Financial position
Analysis of cash flow statement
The amounts taken into account in the cash flow statement correspond to the balance sheet item "Cash and cash equivalents".
There was a cash inflow from operating activities of €1,509 million in the reporting period, compared with €482 million in the corresponding prior-year period. The €1,027 million improvement in operating cash flows was mainly due to a much smaller rise in working capital and in particular the significant reduction in capital employed at Stainless as a result of a strong decrease in inventories in the reporting period, compared with a significant increase in the corresponding prior-year period.
Cash outflow from investing activities increased by €1,129 million to €2,651 million. This was due in particular to an increase of €691 million to €2,567 million in capital expenditure on property, plant and equipment, mainly relating to the construction of the steel mill in Brazil, and to a €132 million increase in expenditures for acquisitions of consolidated companies. At the same time, proceeds from disposals of property, plant and equipment and intangible assets decreased in total by €266 million. This was primarily due to the disposal in the prior year of real estate in connection with the concentration of ThyssenKrupp's head offices in Germany.
As in the prior year, free cash flow – i.e. the sum of operating cash flows and cash flows from investing activities – was negative due to strong investing activities. Compared with the corresponding prior-year period, free cash flow decreased by €102 million to €(1,142) million.
At €267 million, cash outflow from financing activities was €991 million higher than in the comparative prior-year period. Compared with the prior year, a higher incurrence of financial debt in the amount of €1,641 million was set against a €669 million increase in expenditures for the repurchase of stock and for dividend payments.
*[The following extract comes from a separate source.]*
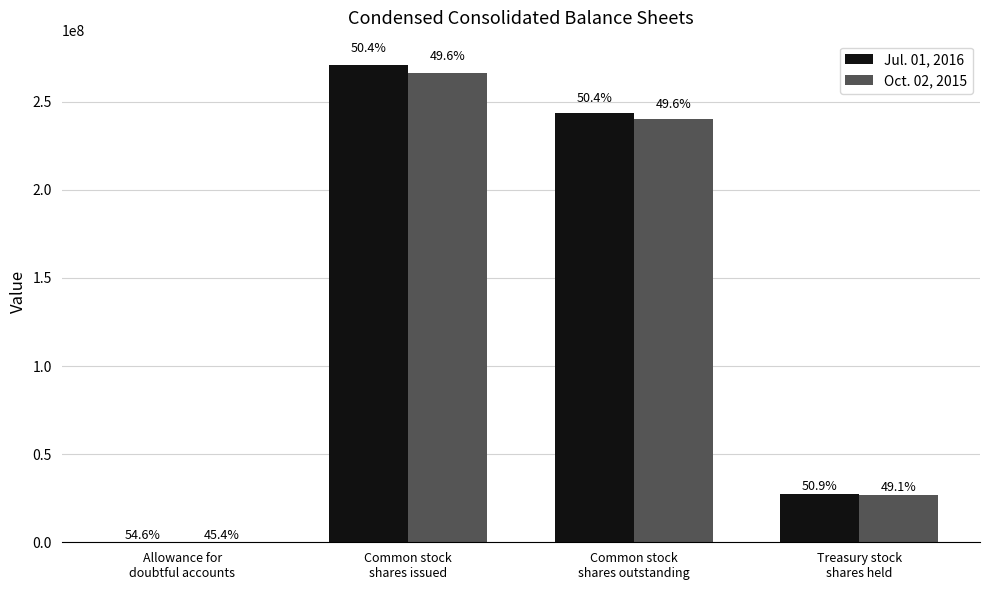

What are all the series names shown in the legend?

Jul. 01, 2016, Oct. 02, 2015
Analysis of the balance sheet structure
Compared with September 30, 2007, the balance sheet total increased by €2,736 million to €40,810 million. This includes an exchange rate-related reduction of €706 million.
Non-current assets increased by €1,685 million to €17,070 million. Translation-related decreases of €300 million were offset by significant additions to property, plant and equipment, mainly due to progress on the construction of the steel mill in Brazil.
Despite an exchange rate-related decrease of €162 million, inventories increased in total by €503 million to €9,367 million. In the Stainless segment, inventories decreased by €309 million; exchange rate-related decreases were exacerbated by price-related reductions. There were increases in inventories in the Steel (€95 million), Technologies (€221 million) and Elevator (€89 million) segments reflecting the business situation. The €395 million volume- and price-related increase in inventories in the Services segment related in particular to the significant expansion of sales at the Materials Services International business unit and to the consolidation of the Apollo group.
Taking into account an exchange rate-related decrease of €181 million, trade accounts receivable amounted to €8,176 million, €599 million higher than on September 30, 2007. Increases from business expansions mainly in the Steel (€297 million) and Services (€304 million) segments were set against increased customer payments in the Plant Technology and Marine Systems businesses of the Technologies segment. Trade accounts payable increased by €290 million. €161 million of this increase was attributable to the ThyssenKrupp Acciai Speciali Terni business unit of the Stainless segment due to significant increases in chromium prices and production expansions toward the end of the reporting period. The €562 million increase in current other non-financial assets to €2,081 million included €328 million higher advance payments, among other things for the procurement of input materials.
Cash and cash equivalents decreased in total by €903 million to €2,755 million. The decrease was mainly the result of the negative free cash flow caused by high investing activity (€1,142 million).
Compared with September 30, 2007, total equity increased by €43 million at the end of the reporting period to €10,490 million. An increase in the amount of the net income for the reporting period (€1,550 million) was offset in particular by dividend payments (€681 million), payments for the share buyback (€523 million) and pre-tax expenses recognized directly in equity in connection with currency translation (€265 million). Further changes in total equity resulted from directly recognized unrealized losses from derivative financial instruments and tax effects as well as changes in minority interest.
The €242 million decrease in accrued pension and similar obligations was mainly due to exchange rate effects and the divestment of the precision forging operations in the Technologies segment. Current and non-current financial debt increased in total by €1,371 million; the increase was mainly connected with the financing of the negative free cash flow. Current other financial liabilities increased by €436 million; this was mainly due to the €357 million increase in liabilities from existing payment terms in connection with the purchase of property, plant and equipment, in particular for the construction of the steel mill in Brazil. The €544 million increase in current other non-financial liabilities to €7,648 million was mainly due to a €327 million increase in advance payments received.